A tiny computer called Edison opens doors to new categories of computing.
Announced at CES 2014 in Las Vegas, Intel has developed a tiny computer that’s the same size and form factor of an SD card. Edison, as the bite-sized PC is dubbed, houses Intel’s previously announced Quark processor. The unveiling made quite a bit of noise at the show, and the product itself seems poised to make waves in the burgeoning wearables industry, once it’s available this summer.
What’s special about Edison — in addition to its size — is the power it packs. As mentioned, it houses a dual-core Quark SOC, which was designed for ultra-small and power-sensitive devices.
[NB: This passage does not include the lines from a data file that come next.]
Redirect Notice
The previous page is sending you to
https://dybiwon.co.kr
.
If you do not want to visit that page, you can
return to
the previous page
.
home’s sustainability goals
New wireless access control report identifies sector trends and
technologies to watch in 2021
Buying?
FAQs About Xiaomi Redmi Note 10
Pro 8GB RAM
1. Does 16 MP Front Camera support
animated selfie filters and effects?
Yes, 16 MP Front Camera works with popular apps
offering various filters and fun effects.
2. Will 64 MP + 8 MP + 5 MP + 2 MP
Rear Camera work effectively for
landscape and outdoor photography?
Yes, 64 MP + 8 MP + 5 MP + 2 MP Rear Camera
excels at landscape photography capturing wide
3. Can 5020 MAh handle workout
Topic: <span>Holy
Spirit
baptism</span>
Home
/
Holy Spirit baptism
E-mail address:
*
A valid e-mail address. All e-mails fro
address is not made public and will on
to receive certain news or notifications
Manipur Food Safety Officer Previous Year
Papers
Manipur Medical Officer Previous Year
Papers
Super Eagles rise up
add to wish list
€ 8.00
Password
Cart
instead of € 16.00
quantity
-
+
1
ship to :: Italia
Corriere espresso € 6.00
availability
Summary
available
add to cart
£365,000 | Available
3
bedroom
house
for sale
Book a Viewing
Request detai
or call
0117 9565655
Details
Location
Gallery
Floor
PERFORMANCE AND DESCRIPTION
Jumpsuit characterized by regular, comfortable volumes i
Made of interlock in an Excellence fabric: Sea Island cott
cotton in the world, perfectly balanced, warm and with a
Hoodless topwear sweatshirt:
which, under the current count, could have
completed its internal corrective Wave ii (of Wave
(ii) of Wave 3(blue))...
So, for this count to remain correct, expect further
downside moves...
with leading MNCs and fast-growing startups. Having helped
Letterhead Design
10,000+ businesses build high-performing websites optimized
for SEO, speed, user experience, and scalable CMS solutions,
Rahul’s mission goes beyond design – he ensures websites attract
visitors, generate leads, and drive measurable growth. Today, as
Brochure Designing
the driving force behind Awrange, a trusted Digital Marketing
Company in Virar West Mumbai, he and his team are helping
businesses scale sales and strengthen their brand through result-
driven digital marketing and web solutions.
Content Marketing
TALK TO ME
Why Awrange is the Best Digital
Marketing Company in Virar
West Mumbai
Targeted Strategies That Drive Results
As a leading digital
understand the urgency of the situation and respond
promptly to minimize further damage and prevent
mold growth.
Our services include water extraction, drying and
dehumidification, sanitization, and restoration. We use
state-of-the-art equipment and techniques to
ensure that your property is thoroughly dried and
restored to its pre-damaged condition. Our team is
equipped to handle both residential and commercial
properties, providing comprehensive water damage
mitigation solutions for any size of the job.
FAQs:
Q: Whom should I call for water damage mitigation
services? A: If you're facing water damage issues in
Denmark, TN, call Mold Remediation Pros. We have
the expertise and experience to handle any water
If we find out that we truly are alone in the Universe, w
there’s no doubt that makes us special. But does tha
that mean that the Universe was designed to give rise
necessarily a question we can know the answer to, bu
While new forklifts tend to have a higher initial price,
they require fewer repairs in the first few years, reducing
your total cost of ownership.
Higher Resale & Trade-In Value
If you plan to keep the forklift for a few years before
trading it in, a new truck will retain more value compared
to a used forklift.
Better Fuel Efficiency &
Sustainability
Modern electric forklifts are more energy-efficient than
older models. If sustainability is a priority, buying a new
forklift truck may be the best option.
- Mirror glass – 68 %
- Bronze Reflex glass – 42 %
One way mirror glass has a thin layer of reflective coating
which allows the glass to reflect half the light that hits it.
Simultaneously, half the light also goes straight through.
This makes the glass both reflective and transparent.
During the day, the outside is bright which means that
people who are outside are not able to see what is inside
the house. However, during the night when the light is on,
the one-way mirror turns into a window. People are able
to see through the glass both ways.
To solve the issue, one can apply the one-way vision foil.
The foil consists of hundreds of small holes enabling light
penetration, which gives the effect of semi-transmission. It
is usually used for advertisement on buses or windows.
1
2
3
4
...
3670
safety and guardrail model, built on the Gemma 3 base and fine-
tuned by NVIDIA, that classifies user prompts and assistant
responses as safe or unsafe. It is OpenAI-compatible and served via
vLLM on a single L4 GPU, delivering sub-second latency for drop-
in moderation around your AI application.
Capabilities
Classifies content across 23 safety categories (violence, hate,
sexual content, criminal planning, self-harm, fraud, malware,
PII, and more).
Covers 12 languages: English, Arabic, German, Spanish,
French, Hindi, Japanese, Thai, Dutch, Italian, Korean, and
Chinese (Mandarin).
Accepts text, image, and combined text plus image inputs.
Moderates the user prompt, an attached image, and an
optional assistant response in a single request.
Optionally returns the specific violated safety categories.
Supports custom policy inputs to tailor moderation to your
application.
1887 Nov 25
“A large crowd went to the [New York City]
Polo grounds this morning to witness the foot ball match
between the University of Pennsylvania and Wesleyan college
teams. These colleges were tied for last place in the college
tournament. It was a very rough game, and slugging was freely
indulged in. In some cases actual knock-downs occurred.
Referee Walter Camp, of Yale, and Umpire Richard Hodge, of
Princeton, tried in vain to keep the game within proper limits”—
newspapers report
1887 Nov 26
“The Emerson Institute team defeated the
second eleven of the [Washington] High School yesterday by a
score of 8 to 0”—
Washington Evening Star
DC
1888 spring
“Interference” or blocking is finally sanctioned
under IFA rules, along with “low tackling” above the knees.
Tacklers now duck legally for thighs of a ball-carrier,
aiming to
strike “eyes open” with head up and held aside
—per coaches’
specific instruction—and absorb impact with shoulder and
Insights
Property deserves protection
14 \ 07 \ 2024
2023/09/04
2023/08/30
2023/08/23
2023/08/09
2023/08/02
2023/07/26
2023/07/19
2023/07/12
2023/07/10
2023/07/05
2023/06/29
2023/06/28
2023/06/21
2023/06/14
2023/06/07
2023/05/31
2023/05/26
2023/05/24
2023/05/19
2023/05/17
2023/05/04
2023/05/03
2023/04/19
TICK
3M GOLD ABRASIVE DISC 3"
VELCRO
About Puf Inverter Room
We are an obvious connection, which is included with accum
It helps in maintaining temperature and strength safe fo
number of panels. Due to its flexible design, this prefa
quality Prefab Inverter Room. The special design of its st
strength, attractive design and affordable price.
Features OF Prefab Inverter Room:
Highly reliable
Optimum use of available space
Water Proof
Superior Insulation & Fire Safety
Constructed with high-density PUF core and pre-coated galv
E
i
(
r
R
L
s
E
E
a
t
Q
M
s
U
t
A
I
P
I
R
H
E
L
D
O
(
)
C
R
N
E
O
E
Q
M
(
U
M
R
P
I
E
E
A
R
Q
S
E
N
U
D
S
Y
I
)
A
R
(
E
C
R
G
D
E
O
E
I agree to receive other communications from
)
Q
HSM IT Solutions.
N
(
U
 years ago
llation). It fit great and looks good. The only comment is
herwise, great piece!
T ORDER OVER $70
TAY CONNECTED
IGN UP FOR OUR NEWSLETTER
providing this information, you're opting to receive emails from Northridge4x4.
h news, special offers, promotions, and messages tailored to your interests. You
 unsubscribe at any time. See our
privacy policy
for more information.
In addition, Edison runs Linux and comes with an array of connectivity and I/O capabilities, including built-in Wi-Fi and Bluetooth LE.
Brian Krzanich, Intel’s Chief Executive Officer, demonstrated Edison’s capabilities at CES using a Mimo onesie that utilized Intel’s technology to transmit data to, interestingly, a coffee mug. Presumably, in the real world, the onesie would notify parents of a baby waking up or any changes in body temperature.
With the demonstration, Krzanich and the Edison seemed to open doors to new innovations in the so-called Internet of Things edge devices.
To no one’s surprise, wearables have been a hot topic thus far at this year’s Consumer Electronics Show. Items from bracelets to headphones to glasses have been showing up, outfitted with sensors and processors, and all of them together indicate an industry that’s ripe for growth. With Edison, the possibilities for innovation in wearables seem even greater, as makers now have a power-packed computer that they can attach to pretty much anything.